Twelve-Month Demonstration of GE ZeeLung* Technology Shows Potential to Intensify Nutrient Removal and Reduce Energy Consumption in Chicago
OREANDA-NEWS. September 27, 2016. GE (NYSE: GE) today announced the results of a year-long demonstration of GE’s ZeeLung* Membrane Aerated Biofilm Reactor (ZeeLung MABR) technology by the Metropolitan Water Reclamation District of Greater Chicago (MWRD). The demonstration proved the potential of the technology to upgrade the O'Brien Water Reclamation Plant in Skokie, Illinois, to intensify nutrient removal and enable enhanced biological phosphorous removal in existing tank volumes without the need to build new infrastructure; improve the performance for total suspended solids and ammonia removal during cold temperatures; and reduce energy demand of its aeration system by about 30 percent over the current mode of operation.
The MWRD partnered with GE to demonstrate ZeeLung in its pursuit of energy neutrality and to meet more stringent phosphorus regulations. The goal, over the year-long demonstration period, was to evaluate ZeeLung’s ability to intensify nutrient removal compared to conventional activated sludge and reduce energy consumption for aeration. This would expand the capacity of the existing aeration tanks to allow enhanced biological phosphorous removal (EBPR) without additional infrastructure. The MWRD also assessed ZeeLung's ability to improve total suspended solids and ammonia removal, which are both benefits of the system’s ability to increase biomass inventory without increasing mixed liquor suspended solids concentration.
"GE’s new ZeeLung MABR offers an innovative way for us to meet future regulations for nutrient removal within the plant’s existing footprint. In addition, the decreased energy needed to treat the water helps us move toward our goal of becoming energy neutral by 2023,” said Thomas Kunetz, assistant director of engineering, Metropolitan Water Reclamation District of Greater Chicago.
The demonstration results, supported by process modeling, show that the 30 percent energy demand reduction would be achieved if about one-third of the facility’s reactors were converted into anoxic zones where MABR membranes are immersed to provide supplemental nitrification capacity in the existing reactor volume. This intensification of nutrient removal would free up sufficient tank volume to accommodate an anaerobic zone for EBPR without the need to build a new battery of tanks.

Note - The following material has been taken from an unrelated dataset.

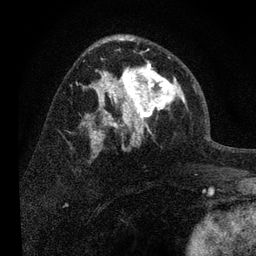
Breast MRI, one axial slice. Position 45 of 80 along the scan axis. Cropped to one breast. Dynamic contrast-enhanced series, time point 2 of 7 at this slice position (early post-contrast). 3 T. TE 2.2 ms, TR 6 ms. 2 mm slice thickness. 256 × 256 image matrix. Female patient.
Outlined on this slice (semi-automatically segmented with operator editing):
- enhancing-tissue mask used for the functional tumour volume (all voxels passing the contrast-enhancement thresholds inside the analysis volume; usually the tumour): bounding box [x1, y1, x2, y2] px = [108, 52, 185, 139]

“We believe that the future of wastewater treatment is energy neutrality,” said Heiner Markhoff, president and CEO—water and distributed power for GE Power. “With the potential to reduce energy demand as well as intensify nutrient removal, ZeeLung MABR can help wastewater treatment facilities move from significant energy users toward becoming energy neutral facilities. GE is proud to develop technologies, such as ZeeLung MABR, to advance the wastewater treatment industry."

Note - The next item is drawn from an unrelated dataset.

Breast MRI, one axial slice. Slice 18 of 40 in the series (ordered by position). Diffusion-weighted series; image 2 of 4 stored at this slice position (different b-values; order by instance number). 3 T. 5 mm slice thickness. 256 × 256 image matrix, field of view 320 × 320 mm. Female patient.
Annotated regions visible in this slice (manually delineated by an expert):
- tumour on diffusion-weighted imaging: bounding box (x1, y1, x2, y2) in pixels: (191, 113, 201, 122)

Results from the demonstration will be used by the MWRD for projecting the performance and installation costs of a full-scale configuration and for comparison against other phosphorus removal options.
The technical results will be part of a paper presented at WEFTEC 2016 titled “Demonstration of Innovative MABR Low-Energy Nutrient Removal Technology at Chicago MWRD.”
First launched at WEFTEC 2015, ZeeLung is a gas-transfer membrane that transfers oxygen by diffusion to a biofilm that grows on the outside surface of the membrane. The microorganisms in the biofilm remove nutrients and organics in the wastewater by metabolizing them in the presence of oxygen. The result is four times greater efficiency than conventional fine bubble aeration.
For the MWRD demonstration, a full-scale MABR cassette in a side-stream configuration was installed at the O'Brien Water Reclamation Plant and tested from June 2015 to June 2016. Installation and startup was accomplished in a simple manner through immersion in the plant mixed liquor for biofilm inoculation. The biofilm was fully established in four weeks and provided treatment representative of steady-state conditions. The nominal capacity of the pilot equipment was 1.9 million liters per day (0.5 million gallons per day). The study was complemented with a process modeling exercise to optimize the operational parameters.
About the Metropolitan Water Reclamation District of Greater Chicago
Established in 1889, the MWRD (www.mwrd.org) is an award-winning, special purpose government agency responsible for wastewater treatment and stormwater management in Cook County, Illinois.